On his Truth Social site on Sunday, Trump called the search of his Florida home a break-in, and a described it as “a sneak attack on democracy” that was conducted while he was away.
The next day, Trump told Fox News he had offered help to the Justice Department with its ongoing investigation “because the temperature has to be brought down in the country.”
“If it isn’t, terrible things are going to happen,” the former president said, noting that there was “tremendous anger” in the United States as a result of “years of scams and witch hunts.”
His comments came after a man was shot dead while trying to breach an FBI office in Cincinnati, Ohio, last Thursday. The individual was believed to have been in Washington, D.C., in the days before the breach of the U.S. Capitol on January 6, and may have been present at the Capitol on the day.
Political scientists told Newsweek that Trump’s recent rhetoric reminded them of the period leading up to the Capitol riot, as the former president engages in a balancing act—using harsh rhetoric but stopping short of calling for direct action.
Ratcheting Up Anger
Trump has not called on his supporters to engage in violence and has even said the “temperature” needs to be turned down. But Thomas Gift, founding director of University College London’s Center on U.S. Politics, told Newsweek the former president was sending a message to his supporters.
“Just like in the lead-up to January 6, Trump’s ominous language around the FBI raid goes far enough to ratchet up anger among this base to an 11, but with enough qualifiers and ambiguity to give him plausible deniability when he’s accused of inciting actual violence,” Gift said.
According to Gift, Trump’s “recent warning that ’terrible things are going to happen’ is classic Trump—telegraphing to his base that terrible things in fact should happen, but without specifying how, or where, or when.”
Delegitimizing the Investigation
The FBI investigation into the handling of classified White House documents is still ongoing following the search at Mar-a-Lago, and the former president’s recent comments could be part of a strategy to deal with the probe.
“The rhetoric is certainly in line not just with the pre-January 6 language but, more generally, the kind of abrasive and crude language Trump has used since he began his presidential bid in 2015,” said Robert Singh, a professor at the Department of Politics at Birkbeck, University of London.
“How much of this is a strategic matter regarding the FBI and the DOJ is unclear,” he said.

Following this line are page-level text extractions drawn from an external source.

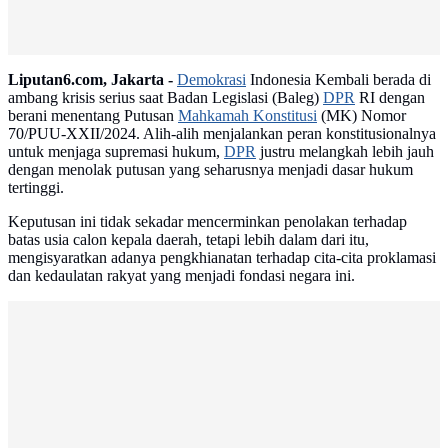
Liputan6.com, Jakarta -
Demokrasi
Indonesia Kembali berada di
ambang krisis serius saat Badan Legislasi (Baleg)
DPR
RI dengan
berani menentang Putusan
Mahkamah Konstitusi
(MK) Nomor
70/PUU-XXII/2024. Alih-alih menjalankan peran konstitusionalnya
untuk menjaga supremasi hukum,
DPR
justru melangkah lebih jauh
dengan menolak putusan yang seharusnya menjadi dasar hukum
tertinggi.
Keputusan ini tidak sekadar mencerminkan penolakan terhadap
batas usia calon kepala daerah, tetapi lebih dalam dari itu,
mengisyaratkan adanya pengkhianatan terhadap cita-cita proklamasi
dan kedaulatan rakyat yang menjadi fondasi negara ini.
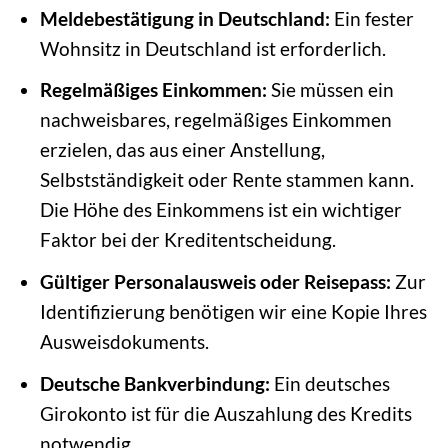
Meldebestätigung in Deutschland:
Ein fester
Wohnsitz in Deutschland ist erforderlich.
Regelmäßiges Einkommen:
Sie müssen ein
nachweisbares, regelmäßiges Einkommen
erzielen, das aus einer Anstellung,
Selbstständigkeit oder Rente stammen kann.
Die Höhe des Einkommens ist ein wichtiger
Faktor bei der Kreditentscheidung.
Gültiger Personalausweis oder Reisepass:
Zur
Identifizierung benötigen wir eine Kopie Ihres
Ausweisdokuments.
Deutsche Bankverbindung:
Ein deutsches
Girokonto ist für die Auszahlung des Kredits
notwendig.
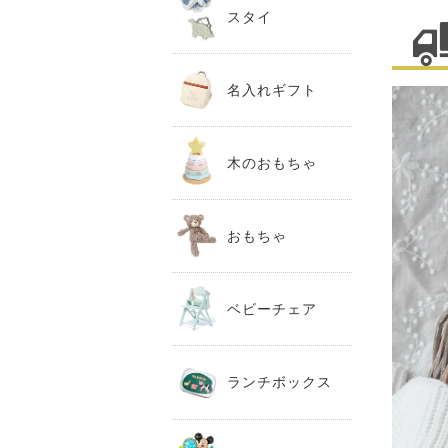
スタイ
名入れギフト
木のおもちゃ
おもちゃ
ベビーチェア
ランチボックス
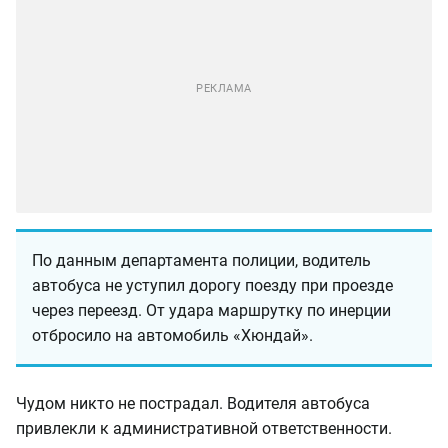
По данным департамента полиции, водитель
автобуса не уступил дорогу поезду при проезде
через переезд. От удара маршрутку по инерции
отбросило на автомобиль «Хюндай».
Чудом никто не пострадал. Водителя автобуса
привлекли к административной ответственности.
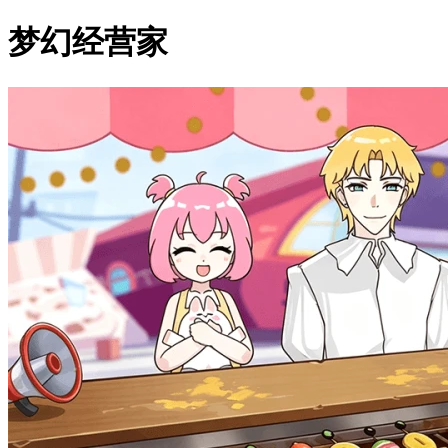
梦幻经营家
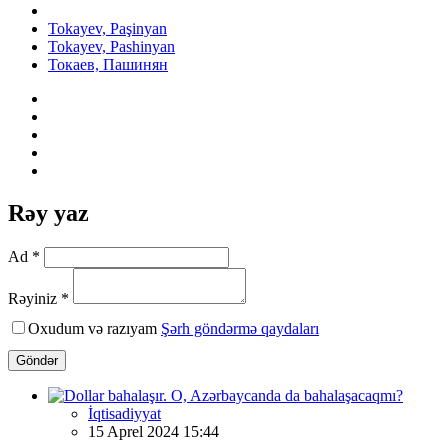
Tokayev, Paşinyan
Tokayev, Pashinyan
Токаев, Пашинян
Rəy yaz
Ad *
Rəyiniz *
Oxudum və razıyam
Şərh göndərmə qaydaları
Göndər
İqtisadiyyat
15 Aprel 2024 15:44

There was “little Trump can do to deter or dissuade any legal action if the DOJ decides, on the basis of the evidence, to go ahead,” Singh said.
“But Trump, it seems to me, is more concerned to delegitimize the investigation, and any charges subsequently, in a political sense,” Singh said. “He may well end up arguing, as some have done recently, that even if this process goes ahead, only an impeachment proceeding by Congress can stop him running for the presidency again.”
Neither Trump nor anyone else has yet been charged as part of the investigation, but if charges are brought, they would almost certainly complicate any campaign for the White House that Trump may be planning.
Trump’s Advantage
Trump has painted the Mar-a-Lago search as part of a years-long effort to discredit him, and the ongoing investigation could play to his advantage, especially among Republicans.
“The self-portrayal as a martyr plays into the existing narrative of the ‘deep state’ seeking to derail him politically,” Singh told Newsweek. “Just at the moment when many Republicans were looking to other candidates for the 2024 nomination, this affair is something he can work to his advantage.”
“As we saw in his term in the White House, Trump has no respect for U.S. institutions, from the press to intelligence agencies. This was, after all, part of his appeal to many Republicans—that his crudeness and antipathy to institutions that they had also lost trust in was part of his ‘authenticity,’” Singh said.
“The darker side of this, as we’ve already seen over the past few days, is that it is encouraging some of his more extreme supporters to resort to their own actions, sometimes violent, to target local FBI offices and agents,” Singh said. “Once again, the shadow of political violence is a fire that Trump seems more than willing to fan.”
What makes Trump “so dangerous,” Thomas Gift said, was his “ability to bloviate out of both sides of his mouth, motivating his far-right MAGA foot soldiers toward extremism, while at the same time deftly escaping any criminal liability when they act.”